David and Trudy Fiebig with grandson Mikey and 5 month old granddaughter Ella
Member: D J & T A Fiebig
Location: Mt Gambier, South Eastern SA
How long have you been in the industry: 40 years
Farming generation: 2nd Generation
Land size: 515 acres
Cows milked: 300
Important cow families: Winluke Frosty family, Pen-Col family, Darlene family
Favourite bull used: Ked Juror
Current Bull Team: Dreambig, Mr Super Contender, A2 P2, Proceed and River
Important traits: udders, feet and legs, capacity and good temperament
First EX cow: Warramont Winluke Frosti
South Australian farmers David and Trudy Fiebig from North West Mount Gambier have been dairying for 40 years and are among the latest named as Master Breeders.
Mr Fiebig says the Master Breeder is not something Warramont Holsteins has been actively seeking but says they are ‘delighted to win the award and thanks Holstein Australia for making the award possible’.
He explains it is an important award to win because not everyone participates in showing or gets involved in other competitions.
“It’s an award where you don’t have to pick up a set of clippers or a camera but it rewards us for breeding all-round good cattle” says Mr Fiebig.
Both David and Trudy are second generation dairy farmers who began share-farming in the early 1980s.
They started dairying with 160 cows on David’s parents’ Ron and Mary’s property in Meningie, 300 KMs from Mount Gambier.

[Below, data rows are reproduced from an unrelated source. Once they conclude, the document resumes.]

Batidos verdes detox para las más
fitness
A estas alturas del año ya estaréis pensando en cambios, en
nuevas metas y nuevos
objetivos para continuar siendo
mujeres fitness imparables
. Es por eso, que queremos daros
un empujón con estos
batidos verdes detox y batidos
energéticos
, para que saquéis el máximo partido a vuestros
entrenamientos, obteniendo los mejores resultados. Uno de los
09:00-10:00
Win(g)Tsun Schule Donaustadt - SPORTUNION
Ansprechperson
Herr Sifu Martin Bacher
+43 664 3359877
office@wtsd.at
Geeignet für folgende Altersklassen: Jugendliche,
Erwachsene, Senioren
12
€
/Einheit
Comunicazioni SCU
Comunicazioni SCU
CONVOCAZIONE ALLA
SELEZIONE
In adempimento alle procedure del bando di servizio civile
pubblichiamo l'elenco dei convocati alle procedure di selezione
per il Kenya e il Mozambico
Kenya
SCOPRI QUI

After 12 years of share-farming, David and Trudy reached milking up to 250 cows which was more than double the average herd size at that time.
By 1993, David and Trudy started their stud Warramont and 2 years later purchased a herd of 90 cows along with 100 acres North West of Mount Gambier.
Additionally, they brought with them another 10 cows, as well as a few others from his parents’ stud in which David had flushed for embryos.
“I used embryo transfers enormously over my 25 years” says David.
He pinpoints the mid-80s as the period when embryo technology started to take off and mentions his father Ron had suggested to ‘put all the embryos from the best cows in the cross bred cows and build a herd that way’.
He highlights ET as an important breeding tool due to its accuracy of identifying good cows and says ‘it is as important as classifying and herd testing’.
“You can stick your best 10% of cows in your worst 10%, so that those bottom end cows don’t have heifers and your very best cows do” says Mr Fiebig.
Additionally, David lists classifying and herd testing as important instruments in Warramont Holstein’s success and mentions they were crucial to their stud.
He explains “sometimes you can look at your herd with rose-coloured glasses and you don’t want to do that. You want to identify all of the little things that need to be picked up”.
The first cow registered under the Warramont prefix was Warramont Aerostar Darlene who came from a New Zealand stud and milked 114,000 litres. She went on to breed a 3 generation pedigree achieving over 100,000 litres per animal, with the highest milking 135,000 litres.
Another cow family noted in the Warramont herd is the Frosti family who derived from the American Plushanski Chief Faith family imported by David’s father in the 1990s. They produced a daughter who went on to deliver Warramont’s first excellent cow Warramont Winluke Frosti.
In 2006, David’s son Brett took her showing and won both champion titles in the Melbourne and Adelaide shows and five weeks later went on to win the Mount Gambier Fair.
He says “she’s produced a 4 generation excellent Warramont line which is an achievement I’m very proud of”.
Mr Fiebig marks the Pen-Col Dream family as another important family and says he would have had at least 100 descendants from the cow who produced 4 generations down, including Australia’s 2019 top genomic bull Warramont Superhero Dave.
“That was achievement in itself” says Mr Fiebig.
Over the last 28 years, David and Trudy have grown their business and now own 515 acres of land with a herd of approximately 300 cows.
Mr Fiebig says “we’ve really enjoyed it and we wouldn’t have stayed in dairying as long as we have if it wasn’t for breeding. It’s made dairying interesting and enjoyable”.
Warramont Holsteins plan to sell 130 of their autumn calving herd on 15th March and downsize to half their acreage in preparation to free up some time.
David says “you reflect on generations passing and think of how much they’ve done for you and the opportunities they’ve given to you.”
He explains his parents were extremely supportive and his son Brett has done a fantastic job which gives him high hopes for generations to come.
His son Brett has made a substantial contribution to the farm over the last 2 decades and share-farmed with David and Trudy from 2010 to 2016.
“Trudy and I are very proud of the work we’ve done and we are very proud of our family, where we come from, where we are at and what is yet to come” says Mr Fiebig.
Please join us in congratulating the Fiebig family on their outstanding achievement and contribution to the Holstein breed.